Along with the marine toxicologist Susan Shaw, of the Marine Environmental Research Institute, I’ve come to peer into the hidden side of the Deepwater Horizon disaster. Wreathed in neoprene and with Vaseline coating the exposed skin around our faces, we slip into the clear water in the lee of the boat. Beneath the mats of radioactive-looking, excrement-coloured sludge are smaller gobs of congealed oil. Taking a cautious, shallow breath through my snorkel I head downwards. Twelve metres under, the specks of sludge are smaller, but they are still everywhere.

Among the specks are those of a different hue. These are wisps of drifting plankton, the eggs and larvae of fish and the microscopic plants and animals that form the base of almost all marine food webs. Any plankton-eating fish would now have trouble distinguishing food from poison, let alone the larger filter-feeders.

Onshore, small landfalls of the same sludge have started to cause panic among locals as they coat the marshes. Here, just a few feet beneath the surface, a much bigger disaster is unfolding in slow motion.

“This is terrible, just terrible,” says Dr Shaw, back on the boat. “The situation in the water column is horrible all the way down. Combined with the dispersants, the toxic effects of the oil will be far worse for sea life. It’s death in the ocean from the top to the bottom.”

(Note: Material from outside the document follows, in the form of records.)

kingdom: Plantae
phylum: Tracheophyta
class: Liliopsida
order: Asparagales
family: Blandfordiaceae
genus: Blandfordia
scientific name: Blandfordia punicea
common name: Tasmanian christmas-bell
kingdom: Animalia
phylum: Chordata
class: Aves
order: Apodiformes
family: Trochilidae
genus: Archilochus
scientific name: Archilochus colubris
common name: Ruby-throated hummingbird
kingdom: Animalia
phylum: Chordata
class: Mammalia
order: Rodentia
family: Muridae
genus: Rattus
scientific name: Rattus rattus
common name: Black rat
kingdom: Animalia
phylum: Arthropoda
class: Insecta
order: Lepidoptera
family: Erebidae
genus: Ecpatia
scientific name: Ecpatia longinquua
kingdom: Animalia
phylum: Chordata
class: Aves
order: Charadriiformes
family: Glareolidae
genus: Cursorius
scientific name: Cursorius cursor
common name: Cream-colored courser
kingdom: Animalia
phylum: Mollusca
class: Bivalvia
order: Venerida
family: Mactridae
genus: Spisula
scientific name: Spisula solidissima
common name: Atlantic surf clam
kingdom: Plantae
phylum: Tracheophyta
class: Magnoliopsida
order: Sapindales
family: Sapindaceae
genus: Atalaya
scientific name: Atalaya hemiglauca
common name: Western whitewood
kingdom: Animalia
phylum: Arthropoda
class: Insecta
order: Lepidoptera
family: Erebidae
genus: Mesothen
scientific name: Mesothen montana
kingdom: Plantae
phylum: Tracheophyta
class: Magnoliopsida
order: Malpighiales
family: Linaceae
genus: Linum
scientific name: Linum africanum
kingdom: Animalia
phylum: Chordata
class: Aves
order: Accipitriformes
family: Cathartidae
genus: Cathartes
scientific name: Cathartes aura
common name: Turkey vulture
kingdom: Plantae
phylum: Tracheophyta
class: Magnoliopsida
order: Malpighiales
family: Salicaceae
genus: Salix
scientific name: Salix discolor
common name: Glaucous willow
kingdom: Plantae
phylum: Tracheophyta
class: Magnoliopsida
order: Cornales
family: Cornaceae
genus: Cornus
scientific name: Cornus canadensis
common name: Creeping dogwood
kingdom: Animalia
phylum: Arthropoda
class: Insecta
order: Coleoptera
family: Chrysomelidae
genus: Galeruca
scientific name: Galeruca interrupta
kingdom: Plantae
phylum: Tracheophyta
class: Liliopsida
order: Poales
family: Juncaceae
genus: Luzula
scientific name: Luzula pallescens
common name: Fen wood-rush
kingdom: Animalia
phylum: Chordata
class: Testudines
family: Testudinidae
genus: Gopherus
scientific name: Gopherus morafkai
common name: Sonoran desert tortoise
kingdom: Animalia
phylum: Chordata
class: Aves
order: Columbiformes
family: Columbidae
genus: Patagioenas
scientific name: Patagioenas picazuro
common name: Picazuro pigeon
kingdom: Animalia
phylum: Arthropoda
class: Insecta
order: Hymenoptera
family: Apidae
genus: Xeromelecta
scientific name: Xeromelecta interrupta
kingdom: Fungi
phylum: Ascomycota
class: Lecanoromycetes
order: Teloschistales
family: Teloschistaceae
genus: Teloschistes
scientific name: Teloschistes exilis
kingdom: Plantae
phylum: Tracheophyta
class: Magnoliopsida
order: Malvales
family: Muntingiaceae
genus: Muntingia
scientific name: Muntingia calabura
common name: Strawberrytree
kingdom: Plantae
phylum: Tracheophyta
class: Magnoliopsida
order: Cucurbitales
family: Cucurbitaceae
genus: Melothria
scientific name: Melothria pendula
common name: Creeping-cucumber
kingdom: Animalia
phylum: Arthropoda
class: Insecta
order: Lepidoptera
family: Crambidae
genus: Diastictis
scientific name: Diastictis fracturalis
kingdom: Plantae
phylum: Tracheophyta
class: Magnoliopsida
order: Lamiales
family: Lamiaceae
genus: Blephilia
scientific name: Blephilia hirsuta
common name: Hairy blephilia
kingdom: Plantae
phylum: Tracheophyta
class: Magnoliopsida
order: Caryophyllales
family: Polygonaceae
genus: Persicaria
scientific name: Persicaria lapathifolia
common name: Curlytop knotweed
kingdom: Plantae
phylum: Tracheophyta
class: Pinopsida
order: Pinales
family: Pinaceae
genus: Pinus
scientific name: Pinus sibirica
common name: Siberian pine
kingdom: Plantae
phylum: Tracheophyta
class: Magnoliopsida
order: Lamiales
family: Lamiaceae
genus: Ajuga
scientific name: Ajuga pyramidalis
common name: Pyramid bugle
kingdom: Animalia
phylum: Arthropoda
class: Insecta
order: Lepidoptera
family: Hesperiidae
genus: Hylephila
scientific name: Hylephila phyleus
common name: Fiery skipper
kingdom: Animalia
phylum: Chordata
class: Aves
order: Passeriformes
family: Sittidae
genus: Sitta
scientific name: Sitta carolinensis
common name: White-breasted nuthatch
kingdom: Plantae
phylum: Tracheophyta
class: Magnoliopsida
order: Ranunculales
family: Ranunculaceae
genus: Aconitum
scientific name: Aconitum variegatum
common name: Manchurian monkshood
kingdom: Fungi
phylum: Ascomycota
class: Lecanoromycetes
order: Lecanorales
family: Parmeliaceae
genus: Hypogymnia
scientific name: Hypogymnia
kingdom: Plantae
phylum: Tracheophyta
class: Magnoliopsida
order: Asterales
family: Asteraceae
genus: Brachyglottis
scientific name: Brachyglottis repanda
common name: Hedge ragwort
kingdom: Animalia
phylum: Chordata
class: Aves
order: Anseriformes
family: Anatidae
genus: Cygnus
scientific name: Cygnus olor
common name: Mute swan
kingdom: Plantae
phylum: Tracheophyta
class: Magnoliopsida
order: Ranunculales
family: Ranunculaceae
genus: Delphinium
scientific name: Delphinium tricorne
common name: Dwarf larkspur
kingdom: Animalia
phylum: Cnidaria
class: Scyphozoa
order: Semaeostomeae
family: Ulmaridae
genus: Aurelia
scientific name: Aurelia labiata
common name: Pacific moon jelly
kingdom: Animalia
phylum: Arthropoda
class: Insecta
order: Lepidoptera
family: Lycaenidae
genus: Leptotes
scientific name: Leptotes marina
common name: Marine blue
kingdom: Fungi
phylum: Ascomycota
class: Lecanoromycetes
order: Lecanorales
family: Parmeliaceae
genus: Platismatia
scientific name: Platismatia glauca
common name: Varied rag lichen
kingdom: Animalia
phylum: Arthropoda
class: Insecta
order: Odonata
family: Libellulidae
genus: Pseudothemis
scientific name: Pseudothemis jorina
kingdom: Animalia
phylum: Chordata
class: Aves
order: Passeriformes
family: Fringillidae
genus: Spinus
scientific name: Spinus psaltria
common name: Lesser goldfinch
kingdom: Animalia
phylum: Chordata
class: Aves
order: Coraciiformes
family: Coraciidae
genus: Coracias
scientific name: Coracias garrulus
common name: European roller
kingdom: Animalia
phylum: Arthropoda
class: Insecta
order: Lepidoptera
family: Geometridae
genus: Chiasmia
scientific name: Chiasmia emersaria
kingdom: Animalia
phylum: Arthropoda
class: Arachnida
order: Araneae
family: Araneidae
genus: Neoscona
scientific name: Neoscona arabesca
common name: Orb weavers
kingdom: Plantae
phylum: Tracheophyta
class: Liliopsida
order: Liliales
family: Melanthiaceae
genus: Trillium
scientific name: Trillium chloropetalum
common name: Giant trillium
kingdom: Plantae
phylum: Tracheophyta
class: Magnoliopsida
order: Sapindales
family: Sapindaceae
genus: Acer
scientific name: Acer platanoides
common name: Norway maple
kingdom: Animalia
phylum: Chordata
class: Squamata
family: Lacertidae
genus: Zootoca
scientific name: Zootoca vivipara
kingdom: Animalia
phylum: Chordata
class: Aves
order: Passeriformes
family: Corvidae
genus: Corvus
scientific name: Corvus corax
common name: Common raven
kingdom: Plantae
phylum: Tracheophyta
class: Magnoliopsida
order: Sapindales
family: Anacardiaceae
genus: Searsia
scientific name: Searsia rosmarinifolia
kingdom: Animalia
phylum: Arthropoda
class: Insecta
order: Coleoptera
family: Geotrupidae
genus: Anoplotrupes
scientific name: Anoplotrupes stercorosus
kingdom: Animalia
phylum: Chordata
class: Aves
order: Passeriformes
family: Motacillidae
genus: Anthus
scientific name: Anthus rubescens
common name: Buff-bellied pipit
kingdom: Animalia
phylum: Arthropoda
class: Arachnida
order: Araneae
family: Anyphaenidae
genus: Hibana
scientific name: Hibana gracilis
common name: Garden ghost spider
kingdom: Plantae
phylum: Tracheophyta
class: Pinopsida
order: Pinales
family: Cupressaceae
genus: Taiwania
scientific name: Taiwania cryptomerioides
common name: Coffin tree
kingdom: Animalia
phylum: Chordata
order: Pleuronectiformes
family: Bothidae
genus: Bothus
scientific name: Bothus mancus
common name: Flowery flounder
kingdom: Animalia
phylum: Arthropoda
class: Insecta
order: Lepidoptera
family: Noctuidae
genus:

Dispersants can contain particular evils. Corexit 9527 — used extensively by BP despite it being toxic enough to be banned in British waters — contains 2-butoxyethanol, a compound that ruptures red blood cells in whatever eats it. Its replacement, COREXIT 9500, contains petroleum solvents and other components that can damage membranes, and cause chemical pneumonia if aspirated into the lungs following ingestion.

But what worries Dr Shaw most is the long-term potential for toxic chemicals to build up in the food chain. “There are hundreds of organic compounds in oil, including toxic solvents and PAHs (polycyclic aromatic hydrocarbons), that can cause cancer in animals and people. In this respect light, sweet crude is more toxic than the heavy stuff. It’s not only the acute effects, the loss of whole niches in the food web, it’s also the problems we will see with future generations, especially in top predators.”

When a gap in the slick opens, I dive on one of the huge steel legs of the rig. Swirling around it are dozens of some of the biggest fish I’ve seen in nearly 20 years of diving. Huge cobia, amberjack, mangrove snapper and barracuda thrive on the shelter provided by the rig structures, creating some of the most sought-after game fishing in the United States: our skipper claimed that he’d hosted three world record-breaking catches last year.

“They’ll be healthy enough now, but it’s just a matter of time,” Dr Henry Bart, a fish biologist at Louisiana’s Tulane University, told me later. “Cobia feed on upper water-column species. The oil is going to magnify up through the food chain.”

What happens to marine species in the dark, unseen waters below us is less certain. In the Gulf the depths are better known than almost anywhere in the world, for the oil industry has to show what exists on the seabed before any drilling can begin. This, along with an on-going Census of Marine Life, has helped to reveal that life within seabed sediments is astoundingly varied.

A pod of sperm whales resides off New Orleans and is believed to be dining on giant squid. These ultimately depend on the tiny specks of life that are slowly being poisoned at the surface.

What happens next, no one can say for sure.